Serious skin reactions can occur with this medicine. Check with your doctor right away if you have any of the following symptoms while using this medicine: blistering, peeling, or loosening of the skin, chills, cough, diarrhea, fever, itching, joint or muscle pain, red skin lesions, sore throat, sores, ulcers, or white spots in the mouth or on the lips, or unusual tiredness or weakness.
Using this medicine during late pregnancy can harm your unborn baby. If you think you have become pregnant while using this medicine, tell your doctor right away.
Check with your doctor right away if you have any symptoms of liver problems including dark-colored urine or pale stools, nausea, vomiting, loss of appetite, pain in your upper stomach, or yellowing of your skin or eyes.

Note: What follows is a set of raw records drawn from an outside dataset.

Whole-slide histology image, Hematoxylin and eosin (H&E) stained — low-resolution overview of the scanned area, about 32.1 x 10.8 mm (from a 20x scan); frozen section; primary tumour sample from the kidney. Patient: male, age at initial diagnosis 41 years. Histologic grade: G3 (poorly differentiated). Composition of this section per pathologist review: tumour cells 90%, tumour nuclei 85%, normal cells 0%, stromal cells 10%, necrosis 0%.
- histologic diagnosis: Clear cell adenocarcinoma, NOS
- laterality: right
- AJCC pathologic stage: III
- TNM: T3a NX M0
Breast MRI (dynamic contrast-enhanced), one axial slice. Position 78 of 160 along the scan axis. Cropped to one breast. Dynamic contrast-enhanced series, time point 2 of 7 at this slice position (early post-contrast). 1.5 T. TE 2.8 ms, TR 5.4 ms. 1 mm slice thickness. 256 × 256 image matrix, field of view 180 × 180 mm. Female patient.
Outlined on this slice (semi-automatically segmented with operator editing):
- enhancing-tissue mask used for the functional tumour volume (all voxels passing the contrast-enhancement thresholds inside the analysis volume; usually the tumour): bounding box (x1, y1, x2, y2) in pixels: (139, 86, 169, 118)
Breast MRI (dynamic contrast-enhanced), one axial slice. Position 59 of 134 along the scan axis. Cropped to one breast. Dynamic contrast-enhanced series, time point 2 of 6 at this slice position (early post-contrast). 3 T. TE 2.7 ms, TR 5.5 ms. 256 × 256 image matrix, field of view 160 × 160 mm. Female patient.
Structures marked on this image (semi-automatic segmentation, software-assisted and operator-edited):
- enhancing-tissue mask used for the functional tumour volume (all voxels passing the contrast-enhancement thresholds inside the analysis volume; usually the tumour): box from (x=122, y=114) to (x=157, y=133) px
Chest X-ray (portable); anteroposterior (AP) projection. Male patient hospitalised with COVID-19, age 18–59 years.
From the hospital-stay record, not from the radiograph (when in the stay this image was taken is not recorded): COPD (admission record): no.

Check with your doctor right away if you have a fever, joint pain, skin rash, swelling of the body, feet, or ankles, or unusual weight gain after taking this medicine. These could be symptoms of acute interstitial nephritis.
Taking this medicine for a long time may make it harder for your body to absorb vitamin B12. Tell your doctor if you have concerns about vitamin B12 deficiency.
This medicine may cause hypomagnesemia (low magnesium in the blood). Your doctor may want to check your blood levels if you are taking this medicine for more than one year, or if you are taking this medicine together with digoxin (Lanoxin®) or certain diuretics or "water pills". Stop using this medicine and check with your doctor right away if you have convulsions (seizures), fast, racing, or uneven heartbeat, muscle spasms (tetany), tremors, or unusual tiredness or weakness.
Check with your doctor right away if you have watery stool that does not go away, stomach pain, and fever while taking this medicine.
Do not stop taking this medicine without first checking with your doctor, or unless told to do so by your doctor.
Before having any kind of surgery or medical tests, tell your doctor that you are using this medicine. It may be necessary for you to stop the medicine for a while, or to change to a different medicine before your procedure.
Do not take other medicines unless they have been discussed with your doctor. This includes prescription (eg, atazanavir, nelfinavir, Reyataz®, Viracept®) or nonprescription (over-the-counter [OTC]) medicines and herbal (eg, St John's wort) or vitamin supplements.